Salvador Aulestia (Barcellona, 1915 – Milano, 1994), belongs with Pablo Picasso, Juan Miro, Salvador Dali, Antoni Tapies and a few others, to the restricted group of Spanish artists who conquered a role as protagonist in the art history of the 20th century. Salvador Aulestia’s painting path led him to switch from classical expressionism to pure abstraction through figurative and surrealist abstraction, fauvism, postcubism, expressionism, before founding, in 1963, his own personal “ism”, publishing the Apotelesmatical Art Manifesto.

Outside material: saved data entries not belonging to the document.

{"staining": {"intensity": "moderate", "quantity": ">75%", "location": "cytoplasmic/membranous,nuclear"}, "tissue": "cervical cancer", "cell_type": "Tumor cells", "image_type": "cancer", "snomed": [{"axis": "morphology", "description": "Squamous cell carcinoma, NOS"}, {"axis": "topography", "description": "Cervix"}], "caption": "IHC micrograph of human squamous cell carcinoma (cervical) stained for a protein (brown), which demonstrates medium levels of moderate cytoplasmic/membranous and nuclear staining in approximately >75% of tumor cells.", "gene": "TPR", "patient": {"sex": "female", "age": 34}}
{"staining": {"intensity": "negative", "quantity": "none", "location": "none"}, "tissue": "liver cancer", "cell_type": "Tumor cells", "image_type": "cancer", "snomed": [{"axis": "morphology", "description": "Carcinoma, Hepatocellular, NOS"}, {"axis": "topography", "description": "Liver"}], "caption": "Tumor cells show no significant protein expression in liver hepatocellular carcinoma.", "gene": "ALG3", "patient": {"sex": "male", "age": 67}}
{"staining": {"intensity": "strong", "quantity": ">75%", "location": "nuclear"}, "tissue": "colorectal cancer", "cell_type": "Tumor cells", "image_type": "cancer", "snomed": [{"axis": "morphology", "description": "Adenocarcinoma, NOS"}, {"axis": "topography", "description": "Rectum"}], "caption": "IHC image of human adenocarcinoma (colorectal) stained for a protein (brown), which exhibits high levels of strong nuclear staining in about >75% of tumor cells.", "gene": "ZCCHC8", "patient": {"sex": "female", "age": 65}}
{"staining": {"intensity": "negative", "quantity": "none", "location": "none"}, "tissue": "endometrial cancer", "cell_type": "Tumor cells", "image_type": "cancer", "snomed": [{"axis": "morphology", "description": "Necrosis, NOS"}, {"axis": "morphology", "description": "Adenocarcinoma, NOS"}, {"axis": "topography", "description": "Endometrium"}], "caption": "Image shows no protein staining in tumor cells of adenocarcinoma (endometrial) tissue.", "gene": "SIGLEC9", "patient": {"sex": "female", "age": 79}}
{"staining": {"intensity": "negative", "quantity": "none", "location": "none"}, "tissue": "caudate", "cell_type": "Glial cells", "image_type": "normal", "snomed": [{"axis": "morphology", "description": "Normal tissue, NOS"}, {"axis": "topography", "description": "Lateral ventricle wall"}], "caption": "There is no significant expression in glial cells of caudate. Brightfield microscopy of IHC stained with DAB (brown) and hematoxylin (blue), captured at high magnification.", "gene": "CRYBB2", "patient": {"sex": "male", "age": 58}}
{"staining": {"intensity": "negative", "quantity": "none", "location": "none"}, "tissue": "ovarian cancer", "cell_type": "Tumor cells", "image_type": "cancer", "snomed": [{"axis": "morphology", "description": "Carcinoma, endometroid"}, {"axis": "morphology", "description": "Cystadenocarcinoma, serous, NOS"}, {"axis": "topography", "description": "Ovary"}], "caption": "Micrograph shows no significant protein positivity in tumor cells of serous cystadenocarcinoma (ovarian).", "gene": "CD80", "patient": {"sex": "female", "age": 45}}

It’s an artistic experience that goes far the aesthetic, historical and sociological concept of the work of art, as it intend to communicate to the spectator the world of mystery that is behind ordinary reality. Salvador Aulestia applied apotelesmatic in his work as painter, sculptor and also architect, musician and poet.
After his first exhibition, in 1936 in Barcelona, he held more than 70 personal exhibitions around the world and among the others, eight in the United States in the 50’s, from New York to Los Angeles. The one in Milan, Italy, at Palazzo Reale, in 1980 was also very important.
Salvador Aulestia was invited to major biennials in the world: San Paolo (Brazil), the Hispanic American ones of Barcelona, Santiago del Chile, La Habana (Cuba), New York in addition to the Venice Biennial, where he represented Spain in 1968 with is own personal room.
His works are in several museums, including the Barcelona Contemporary Art museum, Madrid and Las Palmas, the Modern Art museum of Paris and Bern, Düsseldorf Kunst Akademie and the Pinacoteca di Brera in Milan.
Not only painter and sculptor, Salvador Aulestia published several books illustrated with his own drawings. Among the others “Tauromaquia” and “La magia del Calcio” awarded “Premio Chiavari” for literature in 1982. Fond of music, he wrote studies, impromptus and symphonic poems, like the “Requiem to Pablo Picasso” written at the death of the great master with whom Salvador Aulestia had several contacts and some divergence.